As you may have already found out, the recruitment game is an expensive business.
When you’re first calculating your costs, it is easy to think that it’s all about that gross salary you’re paying to your employees.
As it turns out, things can quickly add up after factoring in pensions, tax, national insurance, and even indirect costs (such as your liability insurance if you have staff on-site).
As such, your hiring process must be as seamless as possible. Mistakes will happen, but we’ll focus on four of the biggest ‘faux pas’ to try and direct you towards a safer path through today’s guide.
Mistake #1 – You hire too early
One of the most common mistakes that new businesses make is hiring too early.
The problem with this is that you risk making an appointment before you’re sure that you need the headcount.
You might be better off waiting a little longer, taking on some freelance support (there’s plenty available), or using an interim until you’re better positioned to decide.
Mistake #2 – You don’t delegate
It can be easy to want to do everything yourself when you first start.
However, as your business grows, you’ll quickly realise that you can’t be everywhere at once.
One of the best things you can do is delegate responsibility to others, whether that’s hiring a virtual assistant to help with the admin or appointing a team leader to oversee a project.
Not only will this free up your time, but it will also allow you to focus on the bigger picture.
Mistake #3 – You’re too vague
When writing a job advert or job description, it’s important to be as specific as possible.
The last thing you want is to end up with a dozen applications from people who aren’t remotely suitable for the role. Even worse, when you’ve made your final hire, you don’t want to be in a situation where the successful candidate in question doesn’t tick any of the boxes that you required (that you just didn’t put on the job spec!).
Be sure to list the key skills and experience you’re looking for and any essential qualifications.
Mistake #4 – You don’t sell in your company enough
When you’re recruiting, it’s not all about you.
You also need to sell your company and what it can offer to the right candidate.
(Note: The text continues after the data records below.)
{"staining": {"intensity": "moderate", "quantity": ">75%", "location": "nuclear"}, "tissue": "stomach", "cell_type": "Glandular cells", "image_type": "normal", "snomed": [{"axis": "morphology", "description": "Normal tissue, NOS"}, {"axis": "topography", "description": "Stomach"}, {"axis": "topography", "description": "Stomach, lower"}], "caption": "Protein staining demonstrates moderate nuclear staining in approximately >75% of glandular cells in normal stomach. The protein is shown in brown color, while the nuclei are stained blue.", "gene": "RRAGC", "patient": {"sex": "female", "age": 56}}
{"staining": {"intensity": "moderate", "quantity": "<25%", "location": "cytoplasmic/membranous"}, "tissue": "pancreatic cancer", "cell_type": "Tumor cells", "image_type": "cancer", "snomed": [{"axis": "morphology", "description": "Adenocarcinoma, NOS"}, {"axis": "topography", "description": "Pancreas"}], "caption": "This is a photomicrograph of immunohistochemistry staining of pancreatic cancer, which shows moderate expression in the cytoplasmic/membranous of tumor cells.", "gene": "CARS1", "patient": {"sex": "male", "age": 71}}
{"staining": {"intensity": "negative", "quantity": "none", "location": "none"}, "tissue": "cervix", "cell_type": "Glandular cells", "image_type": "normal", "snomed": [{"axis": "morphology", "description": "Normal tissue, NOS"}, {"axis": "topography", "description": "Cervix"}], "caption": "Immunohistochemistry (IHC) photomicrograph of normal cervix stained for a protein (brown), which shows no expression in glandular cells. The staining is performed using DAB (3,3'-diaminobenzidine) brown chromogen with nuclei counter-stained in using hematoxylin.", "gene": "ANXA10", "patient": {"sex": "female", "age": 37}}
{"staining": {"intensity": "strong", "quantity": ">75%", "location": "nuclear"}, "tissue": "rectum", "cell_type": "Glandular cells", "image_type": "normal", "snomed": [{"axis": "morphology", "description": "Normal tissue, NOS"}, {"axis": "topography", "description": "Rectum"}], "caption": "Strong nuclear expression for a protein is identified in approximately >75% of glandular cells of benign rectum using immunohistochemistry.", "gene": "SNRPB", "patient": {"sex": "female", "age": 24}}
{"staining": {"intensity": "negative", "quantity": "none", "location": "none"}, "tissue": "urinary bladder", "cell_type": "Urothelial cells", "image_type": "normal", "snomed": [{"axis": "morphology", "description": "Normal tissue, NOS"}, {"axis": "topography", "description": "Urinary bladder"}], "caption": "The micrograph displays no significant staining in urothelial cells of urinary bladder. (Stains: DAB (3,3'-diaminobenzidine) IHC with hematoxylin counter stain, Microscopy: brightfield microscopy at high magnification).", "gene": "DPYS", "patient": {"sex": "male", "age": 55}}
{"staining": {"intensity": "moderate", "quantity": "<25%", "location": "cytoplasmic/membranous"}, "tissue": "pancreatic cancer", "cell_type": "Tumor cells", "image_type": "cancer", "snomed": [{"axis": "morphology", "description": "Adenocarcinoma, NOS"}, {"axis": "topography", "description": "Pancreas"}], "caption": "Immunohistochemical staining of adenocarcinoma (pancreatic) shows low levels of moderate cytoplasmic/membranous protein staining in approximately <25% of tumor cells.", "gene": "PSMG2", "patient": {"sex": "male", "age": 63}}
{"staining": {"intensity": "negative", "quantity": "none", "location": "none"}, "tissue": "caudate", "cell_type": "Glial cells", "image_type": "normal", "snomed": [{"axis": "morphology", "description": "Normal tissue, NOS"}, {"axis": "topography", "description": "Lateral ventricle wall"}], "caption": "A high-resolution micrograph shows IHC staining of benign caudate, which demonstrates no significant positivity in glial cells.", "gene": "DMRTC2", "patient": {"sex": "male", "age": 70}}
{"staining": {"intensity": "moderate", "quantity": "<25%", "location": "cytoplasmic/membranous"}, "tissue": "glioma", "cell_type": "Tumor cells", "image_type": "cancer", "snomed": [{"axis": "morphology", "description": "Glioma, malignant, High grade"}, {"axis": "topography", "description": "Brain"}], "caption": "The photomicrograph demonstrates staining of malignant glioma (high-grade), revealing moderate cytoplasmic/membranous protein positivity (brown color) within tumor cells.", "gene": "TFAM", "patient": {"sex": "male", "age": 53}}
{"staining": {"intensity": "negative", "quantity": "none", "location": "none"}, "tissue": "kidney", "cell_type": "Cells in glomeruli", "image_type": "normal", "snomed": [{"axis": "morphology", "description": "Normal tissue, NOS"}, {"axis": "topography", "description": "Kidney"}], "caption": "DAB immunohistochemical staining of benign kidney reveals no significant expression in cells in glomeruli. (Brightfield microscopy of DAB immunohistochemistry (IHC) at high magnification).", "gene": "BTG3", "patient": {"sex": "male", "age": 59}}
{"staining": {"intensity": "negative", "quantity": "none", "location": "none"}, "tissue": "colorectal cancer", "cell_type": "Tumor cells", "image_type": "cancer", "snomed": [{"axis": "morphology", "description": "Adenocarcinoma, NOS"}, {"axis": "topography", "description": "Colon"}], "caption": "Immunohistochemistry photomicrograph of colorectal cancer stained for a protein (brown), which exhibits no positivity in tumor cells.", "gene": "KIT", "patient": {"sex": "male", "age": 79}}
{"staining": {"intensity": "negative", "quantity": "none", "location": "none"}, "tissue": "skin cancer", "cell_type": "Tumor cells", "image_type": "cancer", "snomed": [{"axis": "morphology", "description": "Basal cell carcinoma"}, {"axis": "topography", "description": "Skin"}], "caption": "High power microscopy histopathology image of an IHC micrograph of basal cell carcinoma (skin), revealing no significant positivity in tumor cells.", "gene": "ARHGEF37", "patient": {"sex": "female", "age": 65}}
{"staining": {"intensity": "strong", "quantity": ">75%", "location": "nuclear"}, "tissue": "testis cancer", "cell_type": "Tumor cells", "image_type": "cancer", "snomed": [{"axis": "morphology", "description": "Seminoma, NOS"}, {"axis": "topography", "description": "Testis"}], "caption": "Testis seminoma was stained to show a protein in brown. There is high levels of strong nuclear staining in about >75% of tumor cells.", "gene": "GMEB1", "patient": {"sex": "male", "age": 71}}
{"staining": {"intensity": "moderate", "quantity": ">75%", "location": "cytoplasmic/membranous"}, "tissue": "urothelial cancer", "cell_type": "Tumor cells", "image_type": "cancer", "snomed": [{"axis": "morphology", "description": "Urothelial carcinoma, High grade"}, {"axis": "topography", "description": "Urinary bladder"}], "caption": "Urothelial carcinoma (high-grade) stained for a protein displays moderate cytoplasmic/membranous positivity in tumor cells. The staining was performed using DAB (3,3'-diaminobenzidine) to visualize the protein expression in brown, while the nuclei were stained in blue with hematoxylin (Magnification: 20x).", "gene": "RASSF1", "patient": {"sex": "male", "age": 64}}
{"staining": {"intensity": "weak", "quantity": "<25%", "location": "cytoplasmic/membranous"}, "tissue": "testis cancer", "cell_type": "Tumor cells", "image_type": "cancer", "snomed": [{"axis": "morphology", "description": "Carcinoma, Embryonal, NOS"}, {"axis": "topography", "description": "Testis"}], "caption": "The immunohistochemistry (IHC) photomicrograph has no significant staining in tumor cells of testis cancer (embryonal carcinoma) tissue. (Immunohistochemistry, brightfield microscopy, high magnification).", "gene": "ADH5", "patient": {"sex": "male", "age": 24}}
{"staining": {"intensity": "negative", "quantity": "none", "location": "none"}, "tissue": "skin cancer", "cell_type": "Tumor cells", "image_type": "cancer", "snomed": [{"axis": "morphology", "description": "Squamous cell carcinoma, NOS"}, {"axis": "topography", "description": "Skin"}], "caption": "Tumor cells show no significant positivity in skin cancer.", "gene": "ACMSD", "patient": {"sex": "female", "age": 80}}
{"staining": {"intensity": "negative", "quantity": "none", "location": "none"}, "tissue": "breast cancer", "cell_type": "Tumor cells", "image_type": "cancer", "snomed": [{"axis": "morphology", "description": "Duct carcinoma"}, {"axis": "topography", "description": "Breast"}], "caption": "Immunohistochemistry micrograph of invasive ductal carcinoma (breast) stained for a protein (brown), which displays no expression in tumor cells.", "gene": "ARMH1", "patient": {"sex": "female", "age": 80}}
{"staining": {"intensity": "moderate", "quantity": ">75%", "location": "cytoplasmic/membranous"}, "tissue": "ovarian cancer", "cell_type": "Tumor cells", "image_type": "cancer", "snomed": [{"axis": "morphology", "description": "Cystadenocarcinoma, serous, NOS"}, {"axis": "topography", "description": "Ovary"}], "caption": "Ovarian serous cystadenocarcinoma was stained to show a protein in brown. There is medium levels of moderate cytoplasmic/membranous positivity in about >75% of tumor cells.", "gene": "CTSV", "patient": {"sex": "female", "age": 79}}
After all, to secure those very best candidates, you need to be an attractive proposition. Let’s not forget that you’re not the only business chasing their services – the nature of the game means that they will be in very hot demand.
Make sure you highlight the company’s USPs, such as flexible working hours or the opportunity to work from home.
You should also highlight the company culture, values and any development opportunities that might be available.